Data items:
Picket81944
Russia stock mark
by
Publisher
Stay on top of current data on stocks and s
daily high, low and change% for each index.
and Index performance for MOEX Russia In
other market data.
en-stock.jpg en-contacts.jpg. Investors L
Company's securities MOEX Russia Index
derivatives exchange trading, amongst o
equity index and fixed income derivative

Aim of the task -> Reproduce each of the lines above verbatim, in their original order.

Response to this task ->
Picket81944
Russia stock mark
by
Publisher
Stay on top of current data on stocks and s
daily high, low and change% for each index.
and Index performance for MOEX Russia In
other market data.
en-stock.jpg en-contacts.jpg. Investors L
Company's securities MOEX Russia Index
derivatives exchange trading, amongst o
equity index and fixed income derivative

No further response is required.